RCTs are designed to compensate for what some call “the fundamental problem of causal inference.” Put simply, one cannot both do something in the world and observe what would happen if they did nothing. The method is the closest we can get to a time machine, allowing organizations to implement a program and estimate what might have happened if they did not.
One of the largest deterrents to organizations conducting RCTs is cost, especially if a program is in its early stages. When there is a strong desire or need to conduct an RCT, organizations can sometimes partner with an academic institution or professional evaluators to design and manage an RCT from start to finish.
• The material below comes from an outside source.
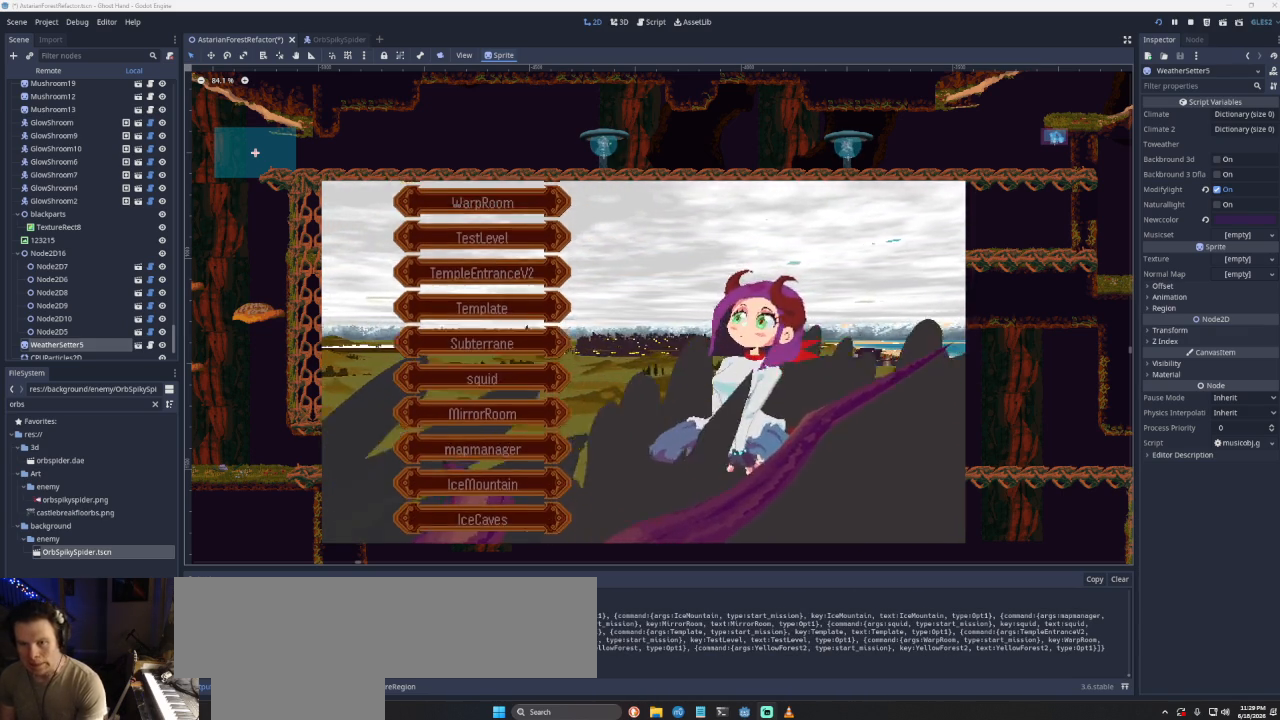
{"buttons": ["DPAD_UP"], "left_stick": "center", "right_stick": "center", "events": [[300, "CIRCLE", "down"], [467, "CIRCLE", "up"], [500, "DPAD_UP", "down"]]}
Having an outsider conduct the evaluation also assures funders that the conclusions of the evaluation were independently verified.
Claiming Impact With Confidence
Once an organization is collecting and analyzing data, it can begin to make claims about its impact. The strength of these claims is limited to correlation when the organization stops at step three, but oftentimes, showing and understanding correlational change is enough to strengthen the organization’s internal feedback loops and satisfy funders.
The last two steps allow organizations to make causal claims of a program’s impact, and they are much easier to accomplish once the first few steps are well developed. Some social programs have no need to conduct a quasi-experiment or RCT, because their programs have been or are already being studied extensively. (The Rigorous Evaluations initiative of the Laura and John Arnold foundation has compiled a thorough catalogue of these.)
In the social sector, impact measurement has been a catchall phrase that often means using easy-to-access data to make big claims. A lack of common understanding about exactly what impact measurement is and what it entails has left many organizations without a playbook for designing and implementing an impact measurement program. The benefit of understanding the spectrum lies not only with the organizations that provide services, but also with the funders who support them. Furthermore, funders who insist that grantees reach the far end of the spectrum need to provide support, financial and otherwise, to achieve the requested level of confidence.